This afternoon, I was discussing with an old friend of mine about doing something meaningful. He has been a successful entrepreneur and has been working very hard and smartly for the last 3 decades. He admits that earning more wealth for himself or his family is no more his prime objective. What motivates him to carry on in life? What kicks him now? He enjoys challenges, learning and making best use of his skills & knowledge accumulated through his life. He is after all an entrepreneur, an economist with a strong sense of finance. Whilst still the chairman of a number of very profitable companies; he has taken a back seat in running the companies. He oversees the companies whilst remaining the strategist of his group. To keep an interest in business, in general, he spends the major part of his day in Mauritius, studying successful entrepreneurs and have a keen eye on the stock exchange in the UK from which he is reaping couple of thousand of Pounds regularly.

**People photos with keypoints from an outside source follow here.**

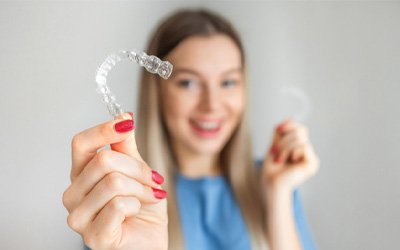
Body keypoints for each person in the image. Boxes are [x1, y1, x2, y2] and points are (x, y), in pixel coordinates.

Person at [62, 9, 319, 250]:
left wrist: (277, 195)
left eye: (228, 81)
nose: (212, 105)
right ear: (157, 91)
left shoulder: (275, 186)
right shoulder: (123, 200)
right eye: (188, 83)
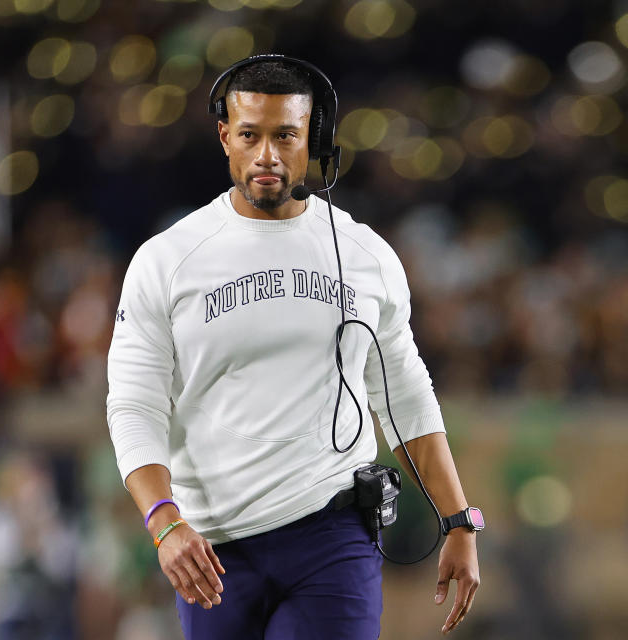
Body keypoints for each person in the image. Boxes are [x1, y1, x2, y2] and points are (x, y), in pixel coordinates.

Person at [106, 55, 481, 639]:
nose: (267, 156)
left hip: (331, 533)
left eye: (286, 136)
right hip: (212, 548)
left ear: (316, 141)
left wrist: (459, 520)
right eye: (250, 135)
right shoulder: (166, 260)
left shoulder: (364, 254)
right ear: (225, 137)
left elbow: (404, 394)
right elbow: (134, 406)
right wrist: (163, 523)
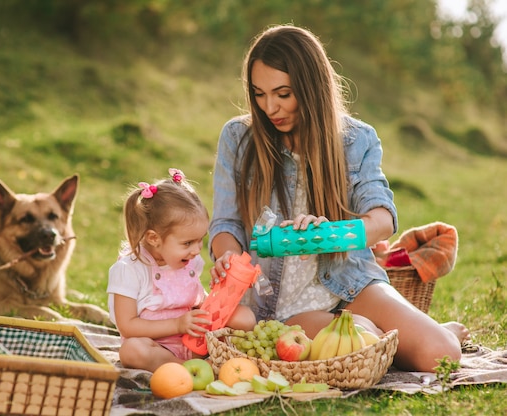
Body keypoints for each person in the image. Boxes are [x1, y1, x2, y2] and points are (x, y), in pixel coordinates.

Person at [208, 24, 469, 372]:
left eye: (283, 93)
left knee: (441, 354)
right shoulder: (238, 137)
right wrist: (226, 256)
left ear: (310, 87)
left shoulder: (356, 139)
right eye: (259, 94)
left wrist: (331, 232)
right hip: (275, 303)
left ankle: (421, 333)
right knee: (363, 344)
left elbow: (382, 219)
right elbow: (225, 222)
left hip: (348, 282)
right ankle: (381, 334)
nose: (270, 107)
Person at [108, 168, 256, 372]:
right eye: (187, 243)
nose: (196, 250)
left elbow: (194, 302)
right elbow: (128, 326)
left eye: (200, 240)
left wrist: (215, 297)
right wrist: (177, 325)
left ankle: (216, 358)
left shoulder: (187, 261)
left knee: (244, 317)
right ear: (154, 238)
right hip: (158, 347)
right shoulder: (129, 270)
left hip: (195, 341)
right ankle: (190, 370)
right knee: (132, 350)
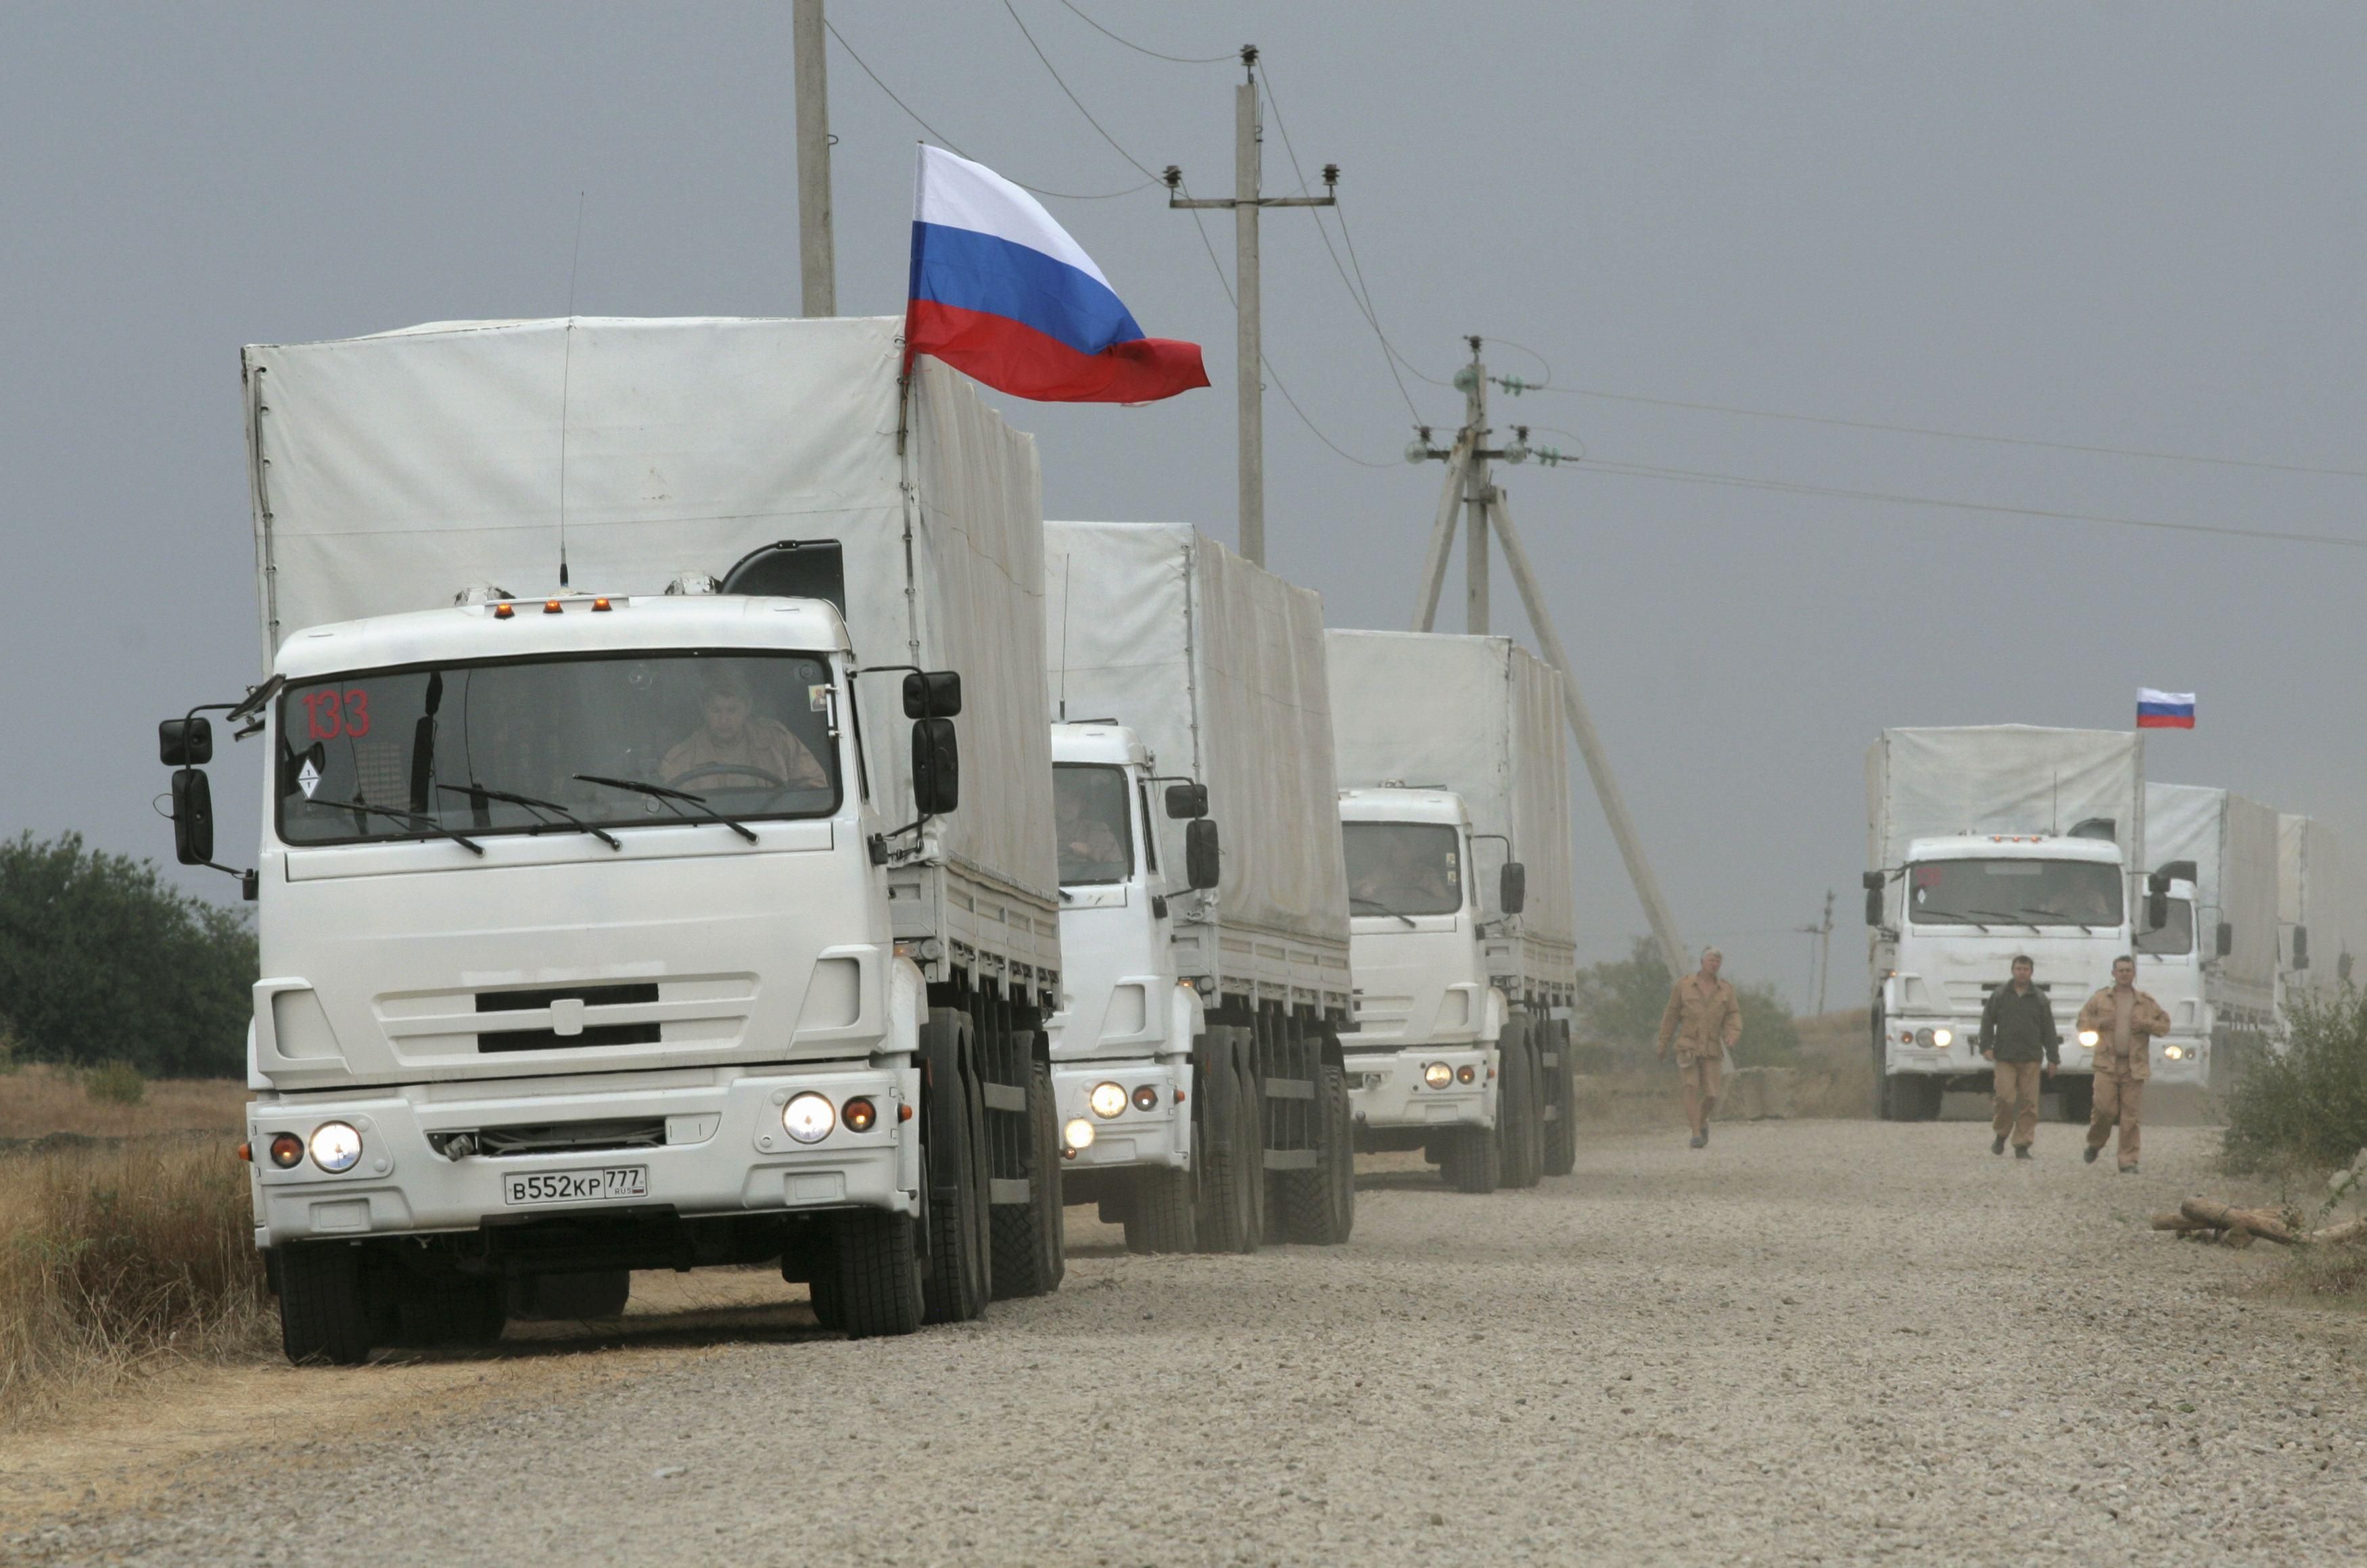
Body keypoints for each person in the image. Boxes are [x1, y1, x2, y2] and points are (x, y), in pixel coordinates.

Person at [661, 665, 826, 792]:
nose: (724, 720)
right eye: (716, 711)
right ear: (703, 709)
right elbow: (663, 811)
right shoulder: (679, 760)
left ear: (748, 708)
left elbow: (814, 789)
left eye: (732, 710)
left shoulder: (778, 742)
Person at [2075, 955, 2171, 1174]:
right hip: (2106, 1064)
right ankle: (2095, 1143)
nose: (2125, 974)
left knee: (2130, 1116)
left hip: (2134, 1067)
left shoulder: (2145, 1002)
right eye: (2121, 970)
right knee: (2104, 1109)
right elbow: (2081, 1023)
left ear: (2134, 973)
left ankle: (2128, 1160)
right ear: (2113, 974)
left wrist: (2145, 1024)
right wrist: (2100, 1023)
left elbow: (2164, 1026)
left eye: (2128, 970)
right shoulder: (2100, 999)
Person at [1657, 946, 1741, 1150]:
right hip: (1688, 1047)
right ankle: (1695, 1133)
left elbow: (1733, 1014)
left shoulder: (1726, 990)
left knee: (1712, 1094)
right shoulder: (1684, 986)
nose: (1714, 964)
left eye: (1718, 961)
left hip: (1712, 1048)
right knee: (1690, 1087)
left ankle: (1702, 1121)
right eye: (1711, 960)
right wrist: (1663, 1042)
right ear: (1702, 962)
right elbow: (1671, 1015)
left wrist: (1732, 1033)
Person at [1978, 954, 2059, 1159]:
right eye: (2018, 969)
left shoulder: (2040, 998)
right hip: (2005, 1056)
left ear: (2032, 972)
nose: (2022, 972)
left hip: (2031, 1057)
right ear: (2012, 971)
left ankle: (2022, 1145)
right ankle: (2001, 1134)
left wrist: (2053, 1058)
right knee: (2005, 1098)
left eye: (2026, 969)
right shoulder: (2000, 995)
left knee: (2029, 1103)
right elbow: (1987, 1021)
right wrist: (1986, 1046)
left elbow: (2049, 1028)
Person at [1055, 780, 1128, 883]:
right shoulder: (1042, 833)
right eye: (1061, 800)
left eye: (1072, 799)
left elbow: (1118, 874)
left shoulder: (1101, 834)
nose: (1066, 805)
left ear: (1082, 803)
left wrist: (1091, 853)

One of the entrepreneurs mentioned by him and from whom one could learn from was Philip Green. The 4th wealthiest man in the UK, he started with very modest means.Not only did Green not go to business school, he didn’t even take A levels. Having left formal education aged 15, he has built Britain’s biggest privately-owned retail group and accumulated enough debt-free assets to put him in that rarest of clubs: those who are not only worth a billion pounds, but created it themselves. I read what I could gather from the net on Philip Green and was stunned by the story of a self made 55 year old billionaire who started his first company with 20000 Pounds loan less than 30 years ago.
” ‘Retailing is bloody hard work. You have to be absolutely committed, passionate and prepared to get into every level of detail. It is all-consuming. We are not dead yet,’ he says.”